Probability of ITV being acquired by RTL or Apple: 2/5
3. Next wave of walled gardens, such as Activision Blizzard, Pinterest, ByteDance and Snap, buy sell-side ad tech
I could have chosen any large scaled media company here, but Activision Blizzard seems like a solid example, given the growing importance of incentivised video, as it becomes a core revenue asset. There will be bargains to be had, and having solid ad tech IP built to your own requirements is a handy thing to have, especially when ad tech partners aren’t moving fast enough.
However, what is more likely, is that walled gardens with logged-in data, such as Pinterest and ByteDance, are going to be snapping up more budget. They need ad tech, and ad tech needs them. I expect to see some M&A in the coming months.
Probability of new walled gardens buying sell-side tech: 2.5/5
4. Data-rich brands realise their opportunity in the new privacy-first era by acquiring ad tech
On the buy-side there are a few decent opportunities to buy ad tech.
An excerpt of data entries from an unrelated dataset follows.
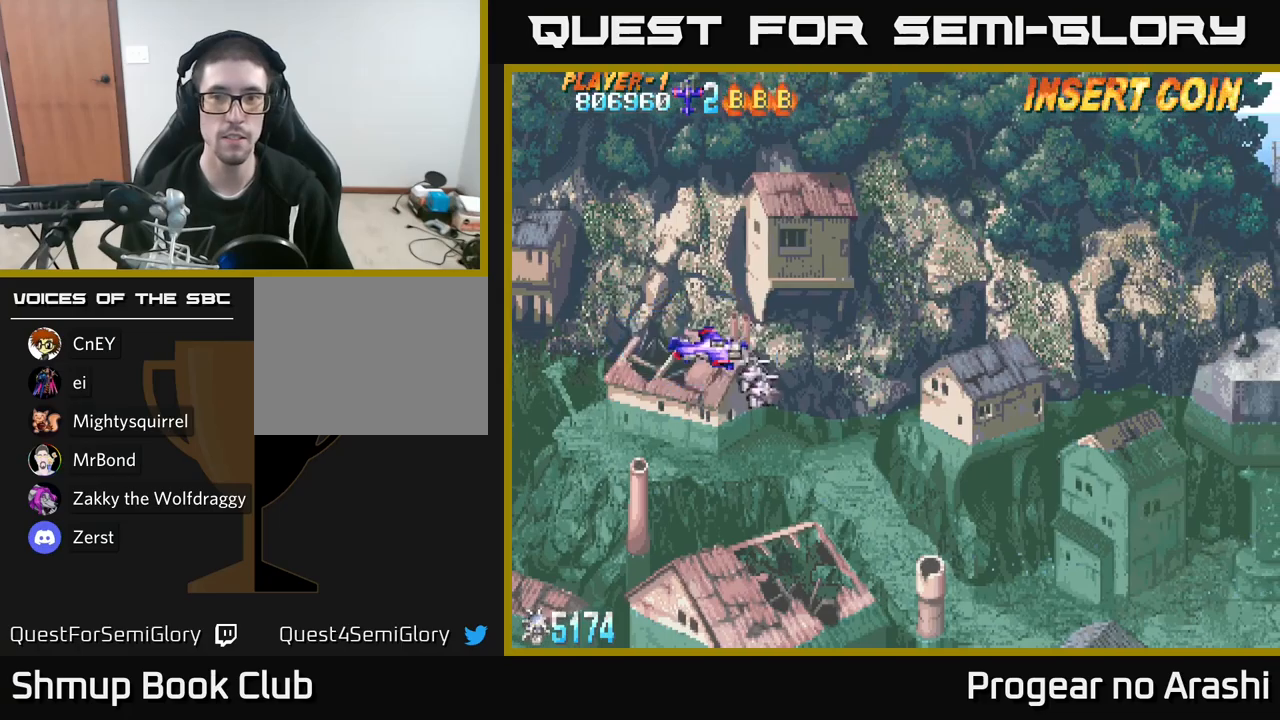
{"buttons": ["DPAD_RIGHT"], "left_stick": "center", "right_stick": "center", "events": [[333, "DPAD_DOWN", "down"], [450, "DPAD_DOWN", "up"]]}
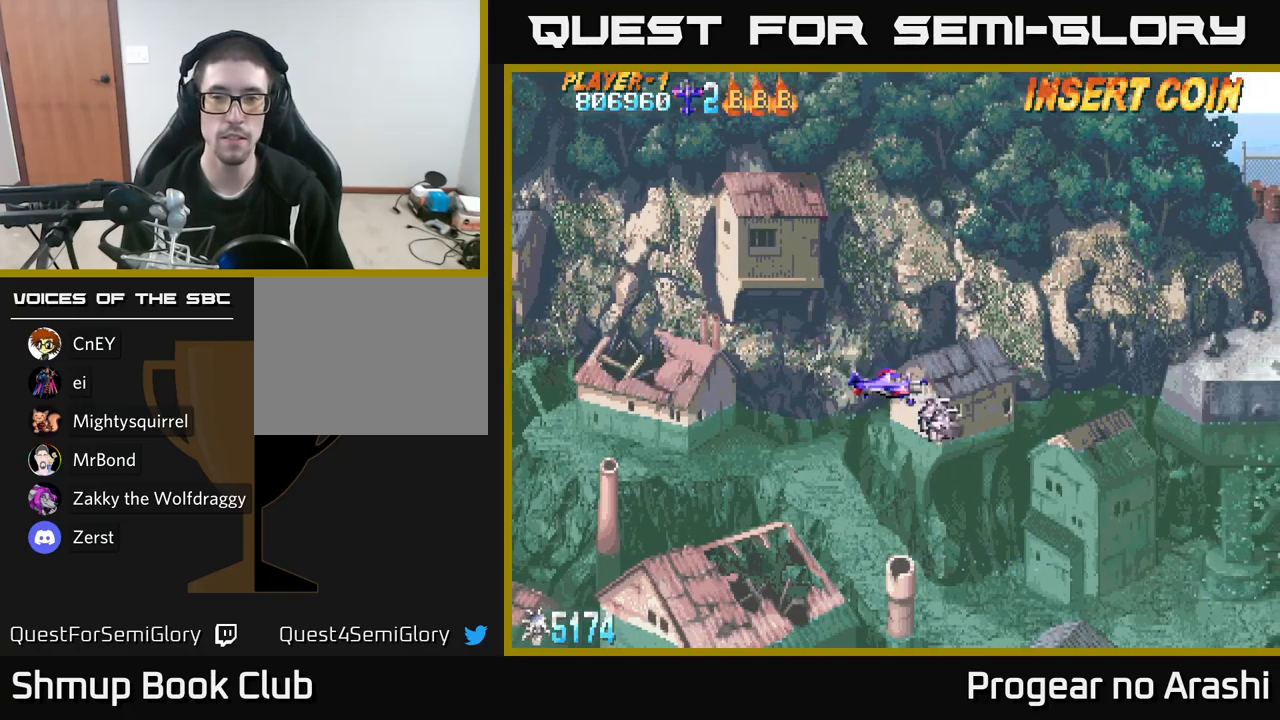
{"buttons": ["DPAD_RIGHT"], "left_stick": "center", "right_stick": "center", "events": []}
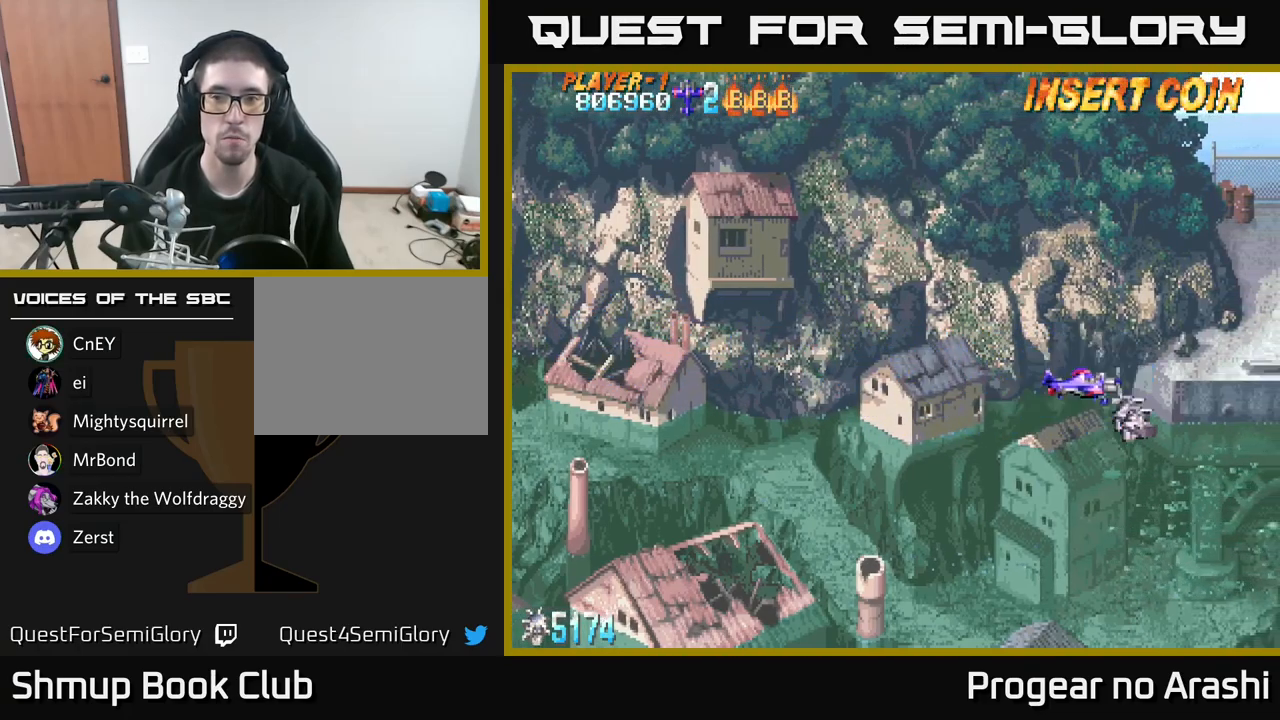
{"buttons": ["DPAD_LEFT"], "left_stick": "center", "right_stick": "center", "events": [[217, "DPAD_RIGHT", "up"], [400, "DPAD_LEFT", "down"]]}
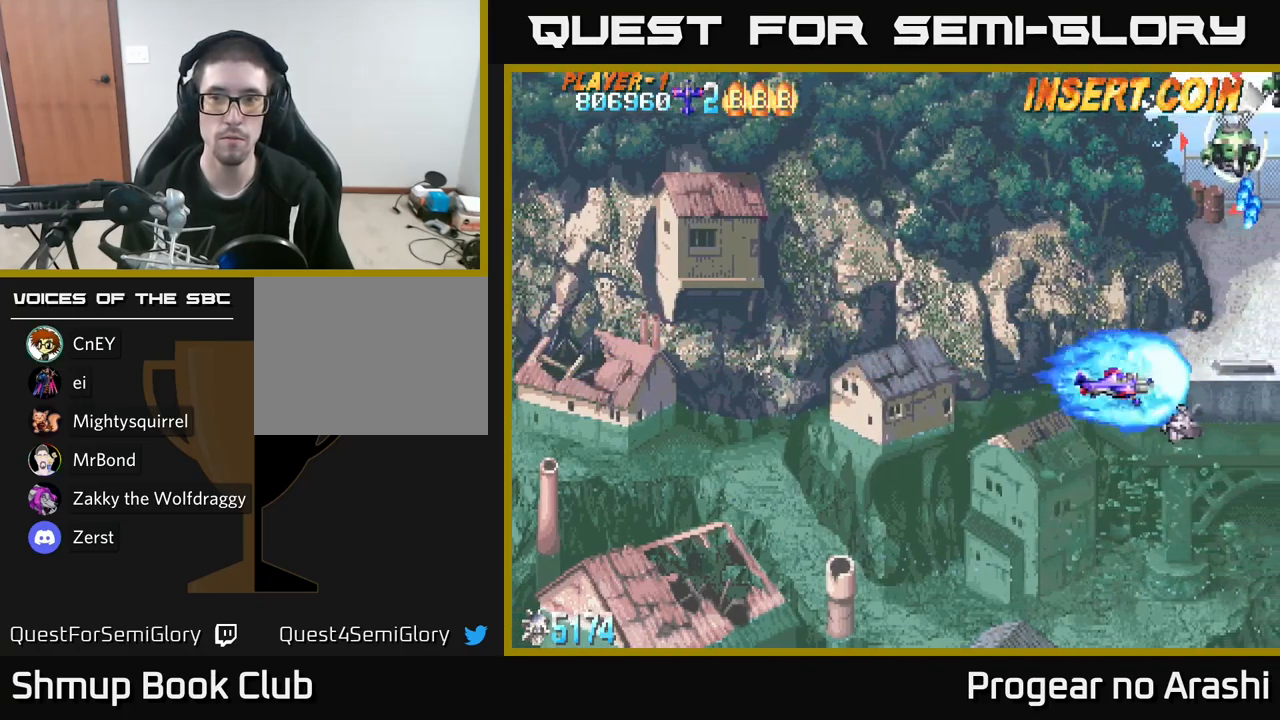
{"buttons": ["DPAD_DOWN"], "left_stick": "center", "right_stick": "center", "events": [[50, "DPAD_LEFT", "up"], [183, "DPAD_DOWN", "down"]]}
Given what’s happening with GDPR, ITP, and privacy in general, a data-rich brand could activate data via a buying platform. Again it could divert attention from core products.
Probability of brands buying ad tech: 1/5
5. Oracle buys Liveramp
Oracle’s data business has been gutted with privacy. Its AddThis and BlueKai businesses are practically dead in Europe. They do have context covered off with Moat and Grapeshot, but is it enough? To bolster its martech credentials, Oracle will buy onboarding market leader, LiveRamp, for USD$5bn. If it’s not Oracle, it will be Salesforce.
I look forward to discussing all of the above with you at ATS London and Dmexco. Enjoy Europe’s mega ad tech week.